La mañana de este día del año 1989, el famoso violonchelista Mstislav Rostropóvich estaba en su casa de París con su familia cuando oyó por la radio que habían derribado el Muro de Berlín.
Nacido en el Azerbaiyán soviético, educado en Bakú y en Moscú, Rostropóvich había sido alumno del acosado Shostakóvich. Al igual que su mujer, había sufrido represalias por parte de las autoridades soviéticas por haber apoyado al escritor disidente Aleksandr Solyenitsin; expulsado en 1974, fue privado de la ciudadanía y se instaló en Occidente. Conocía demasiado bien las penurias espirituales del comunismo y los efectos devastadores de un régimen represivo.
Y de pronto, aquello. «El Muro de Berlín era para él un símbolo de la división de la humanidad —recordaba su hija Olga—. Fue como si sucediera en otro planeta, algo surrealista, no podíamos creerlo. Mi padre temblaba de emoción. Al cabo del rato dijo: “Tengo que ir allí”; y desapareció».

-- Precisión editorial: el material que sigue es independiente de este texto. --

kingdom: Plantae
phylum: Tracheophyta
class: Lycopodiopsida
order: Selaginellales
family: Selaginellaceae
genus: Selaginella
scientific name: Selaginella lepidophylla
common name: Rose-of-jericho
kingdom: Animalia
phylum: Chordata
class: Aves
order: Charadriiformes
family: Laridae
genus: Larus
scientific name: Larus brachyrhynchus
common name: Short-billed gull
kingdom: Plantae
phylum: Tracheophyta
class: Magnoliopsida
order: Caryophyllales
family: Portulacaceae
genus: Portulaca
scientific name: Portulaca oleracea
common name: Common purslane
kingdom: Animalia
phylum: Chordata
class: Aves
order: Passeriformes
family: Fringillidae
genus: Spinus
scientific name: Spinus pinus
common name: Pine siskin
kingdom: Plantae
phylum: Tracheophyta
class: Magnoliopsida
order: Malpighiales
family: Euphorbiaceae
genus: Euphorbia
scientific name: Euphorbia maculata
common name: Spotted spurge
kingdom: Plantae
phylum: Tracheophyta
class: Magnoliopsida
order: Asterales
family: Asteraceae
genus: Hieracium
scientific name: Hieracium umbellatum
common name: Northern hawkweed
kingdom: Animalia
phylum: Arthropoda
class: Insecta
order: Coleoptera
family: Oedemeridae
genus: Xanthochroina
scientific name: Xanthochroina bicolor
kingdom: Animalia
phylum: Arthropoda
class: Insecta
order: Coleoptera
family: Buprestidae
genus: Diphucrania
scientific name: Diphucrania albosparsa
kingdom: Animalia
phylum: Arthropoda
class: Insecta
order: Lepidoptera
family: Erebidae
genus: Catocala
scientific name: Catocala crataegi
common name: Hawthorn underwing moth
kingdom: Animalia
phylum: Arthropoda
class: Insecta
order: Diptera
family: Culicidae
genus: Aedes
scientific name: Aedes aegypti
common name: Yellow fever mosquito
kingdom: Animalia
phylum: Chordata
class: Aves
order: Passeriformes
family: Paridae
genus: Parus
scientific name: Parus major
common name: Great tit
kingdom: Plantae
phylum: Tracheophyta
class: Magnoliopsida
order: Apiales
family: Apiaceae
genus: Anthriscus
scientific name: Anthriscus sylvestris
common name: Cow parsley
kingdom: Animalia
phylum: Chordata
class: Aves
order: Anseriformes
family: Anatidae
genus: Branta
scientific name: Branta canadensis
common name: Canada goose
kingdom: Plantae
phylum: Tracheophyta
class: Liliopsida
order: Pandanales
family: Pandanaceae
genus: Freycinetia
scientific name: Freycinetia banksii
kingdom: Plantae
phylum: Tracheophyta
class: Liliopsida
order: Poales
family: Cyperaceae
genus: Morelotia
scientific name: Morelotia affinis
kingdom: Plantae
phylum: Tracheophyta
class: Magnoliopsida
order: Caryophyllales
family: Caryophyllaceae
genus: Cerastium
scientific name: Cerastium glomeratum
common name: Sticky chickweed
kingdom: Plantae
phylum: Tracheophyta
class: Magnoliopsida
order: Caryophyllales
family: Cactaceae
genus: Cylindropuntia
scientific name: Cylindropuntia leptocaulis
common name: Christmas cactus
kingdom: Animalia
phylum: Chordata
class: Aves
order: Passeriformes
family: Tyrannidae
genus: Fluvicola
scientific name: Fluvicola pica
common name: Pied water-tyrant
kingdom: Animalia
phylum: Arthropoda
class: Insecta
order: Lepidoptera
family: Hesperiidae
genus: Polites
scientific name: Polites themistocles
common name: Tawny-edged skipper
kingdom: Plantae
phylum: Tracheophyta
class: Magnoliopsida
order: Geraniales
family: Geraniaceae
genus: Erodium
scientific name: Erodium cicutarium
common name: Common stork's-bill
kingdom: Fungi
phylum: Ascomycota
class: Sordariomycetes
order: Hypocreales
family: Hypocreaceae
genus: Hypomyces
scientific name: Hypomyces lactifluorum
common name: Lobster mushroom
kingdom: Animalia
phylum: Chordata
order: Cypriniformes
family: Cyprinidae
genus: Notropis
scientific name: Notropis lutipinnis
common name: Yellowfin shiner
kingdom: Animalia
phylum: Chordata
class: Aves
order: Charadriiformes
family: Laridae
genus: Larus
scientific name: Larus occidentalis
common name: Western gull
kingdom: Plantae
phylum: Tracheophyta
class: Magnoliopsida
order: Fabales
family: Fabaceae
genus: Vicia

Dado que todos los vuelos comerciales a Berlín estaban ya reservados, Rostropóvich llamó a un amigo que tenía un avión privado. Al día siguiente llegaron al puesto de control Charlie. Un pequeño problema: no había sillas. Los violonchelistas no pueden tocar de pie. Le consiguieron una silla y se sentó; sacó el instrumento y se puso a tocar mientras los berlineses del este y el oeste se iban acercando.
Puede verse en Internet una grabación de aquel recital improvisado (algo notable, dado que aún no existían los teléfonos móviles). Lo vemos en él con chaqueta y corbata, sentado en una silla desvencijada, buscando a todo el mundo como un abuelo bondadoso, delante del vergonzoso muro, la cara embargada de emoción, tocando a Bach, poniendo el alma en aquellas notas eternas y universales.
Fue una de las imágenes representativas de aquel momento histórico.